BEGIN Page text

I find this kind of newline+unlock+more code a bit odd groupingwise.
IMO, the newline should be after the unlock rather than just before it to 
better indicate the critical sections visually.

> +static void t7xx_cldma_stop_q(struct cldma_ctrl *md_ctrl, unsigned char qno, enum mtk_txrx tx_rx)
> +{
> +	struct t7xx_cldma_hw *hw_info = &md_ctrl->hw_info;
> +	unsigned long flags;
> +
> +	spin_lock_irqsave(&md_ctrl->cldma_lock, flags);
> +	if (tx_rx == MTK_RX) {
> +		t7xx_cldma_hw_irq_dis_eq(hw_info, qno, MTK_RX);
> +		t7xx_cldma_hw_irq_dis_txrx(hw_info, qno, MTK_RX);
> +
> +		if (qno == CLDMA_ALL_Q)
> +			md_ctrl->rxq_active &= ~TXRX_STATUS_BITMASK;
> +		else
> +			md_ctrl->rxq_active &= ~(TXRX_STATUS_BITMASK & BIT(qno));
> +
> +		t7xx_cldma_hw_stop_queue(hw_info, qno, MTK_RX);
> +	} else if (tx_rx == MTK_TX) {
> +		t7xx_cldma_hw_irq_dis_eq(hw_info, qno, MTK_TX);
> +		t7xx_cldma_hw_irq_dis_txrx(hw_info, qno, MTK_TX);
> +
> +		if (qno == CLDMA_ALL_Q)
> +			md_ctrl->txq_active &= ~TXRX_STATUS_BITMASK;
> +		else
> +			md_ctrl->txq_active &= ~(TXRX_STATUS_BITMASK & BIT(qno));
> +
> +		t7xx_cldma_hw_stop_queue(hw_info, qno, MTK_TX);
> +	}
> +
> +	spin_unlock_irqrestore(&md_ctrl->cldma_lock, flags);
> +}

This is always called with CLDMA_ALL_Q, never with a single queue.

> +/**
> + * t7xx_cldma_send_skb() - Send control data to modem.
> + * @md_ctrl: CLDMA context structure.
> + * @qno: Queue number.
> + * @skb: Socket buffer.
> + * @blocking: True for blocking operation.

END Page text
BEGIN Excerpted data

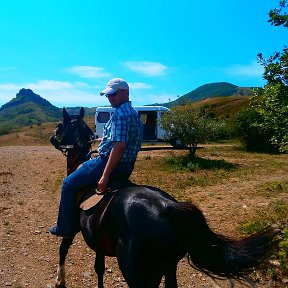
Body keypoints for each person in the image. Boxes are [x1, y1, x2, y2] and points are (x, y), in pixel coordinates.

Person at [49, 78, 143, 237]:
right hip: (127, 166)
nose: (110, 98)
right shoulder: (133, 113)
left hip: (107, 163)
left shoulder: (119, 114)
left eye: (113, 95)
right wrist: (103, 139)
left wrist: (105, 176)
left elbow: (119, 146)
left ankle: (63, 228)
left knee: (67, 184)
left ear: (125, 93)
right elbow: (125, 139)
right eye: (108, 96)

END Excerpted data

What the exercise asks
Rewrite everything from "IMO, the newline" down to "enum mtk_txrx tx_rx)" in the code review, swapping "newline" for "blank line".

Task solution
IMO, the blank line should be after the unlock rather than just before it to 
better indicate the critical sections visually.

> +static void t7xx_cldma_stop_q(struct cldma_ctrl *md_ctrl, unsigned char qno, enum mtk_txrx tx_rx)